One white mother taking her son to an after-school soccer game noticed all the Asian-American parents arriving to take their children to an after-school study program. A few years of her son playing soccer while the Asian kids were hitting the books would be bound to create academic disparities.

The phrase "white flight" is completely misleading. All over the world and throughout history, groups have collected together with people like themselves, whether by race, income, education, religion or any number of other characteristics. There is nothing unique when white people do it.

A century or so ago, when Polish immigrants began moving into various Detroit neighborhoods, blacks began moving out.
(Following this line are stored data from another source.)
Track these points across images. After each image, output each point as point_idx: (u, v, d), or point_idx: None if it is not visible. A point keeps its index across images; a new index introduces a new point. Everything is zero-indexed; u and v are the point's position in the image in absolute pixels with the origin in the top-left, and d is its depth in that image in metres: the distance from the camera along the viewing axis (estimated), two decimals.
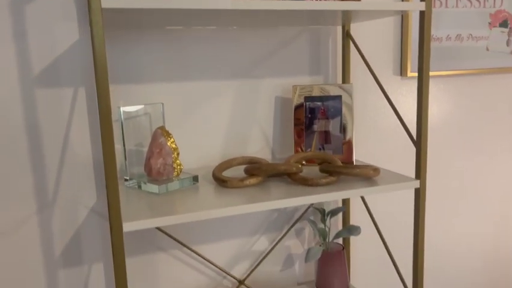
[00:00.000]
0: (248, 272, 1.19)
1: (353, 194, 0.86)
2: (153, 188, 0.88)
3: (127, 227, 0.72)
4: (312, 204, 1.21)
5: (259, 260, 1.19)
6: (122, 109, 0.94)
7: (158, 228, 1.08)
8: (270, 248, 1.20)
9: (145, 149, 1.00)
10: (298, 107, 1.08)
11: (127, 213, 0.76)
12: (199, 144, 1.10)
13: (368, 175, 0.89)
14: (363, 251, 1.31)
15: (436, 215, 1.40)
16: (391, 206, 1.33)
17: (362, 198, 1.14)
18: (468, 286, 1.49)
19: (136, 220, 0.73)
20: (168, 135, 0.90)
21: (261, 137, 1.15)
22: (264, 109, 1.14)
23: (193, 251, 1.12)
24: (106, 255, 1.06)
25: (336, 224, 1.26)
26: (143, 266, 1.10)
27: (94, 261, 1.05)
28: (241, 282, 1.17)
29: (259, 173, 0.90)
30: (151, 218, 0.74)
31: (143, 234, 1.08)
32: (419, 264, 0.94)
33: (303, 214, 1.21)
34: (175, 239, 1.10)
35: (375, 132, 1.27)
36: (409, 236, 1.35)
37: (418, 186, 0.91)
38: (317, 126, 1.07)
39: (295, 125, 1.08)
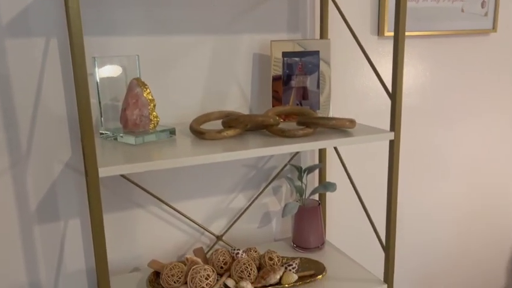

The research of pioneering black sociologist E. Franklin Frazier showed long ago that Harlem and other black communities were internally divided, with people of different income, education and behavior patterns in distinctly different zones.

When Eastern European Jewish immigrants began arriving in the United States and some began moving into German Jewish neighborhoods in Chicago, the German Jews began moving out. Similar patterns have been found among all sorts of groups.

When blacks move into a neighborhood and whites move out, that is visible to the naked eye. But there is nothing unique about such "white flight." The phrase is misleading for the same reason that saying white people have toenails would be misleading. It is true in itself but suggests something unique that is in fact common to human beings of all sorts.

People sort themselves out in many ways, not residential patterns. People tend to marry other people with similar IQs, even when they don't know what those IQs are. They just tend to gravitate to people with similar levels of understanding.

Cliques form in all kinds of places for all kinds of reasons. Chess players, jazz fans and gamblers tend to hang out with others who share their interests.

The fact people sort themselves out in many ways is not usually a big problem -- except to those who cannot feel fulfilled unless they are telling others what to do. Government programs to unsort people who have sorted themselves out have produced one social disaster after another.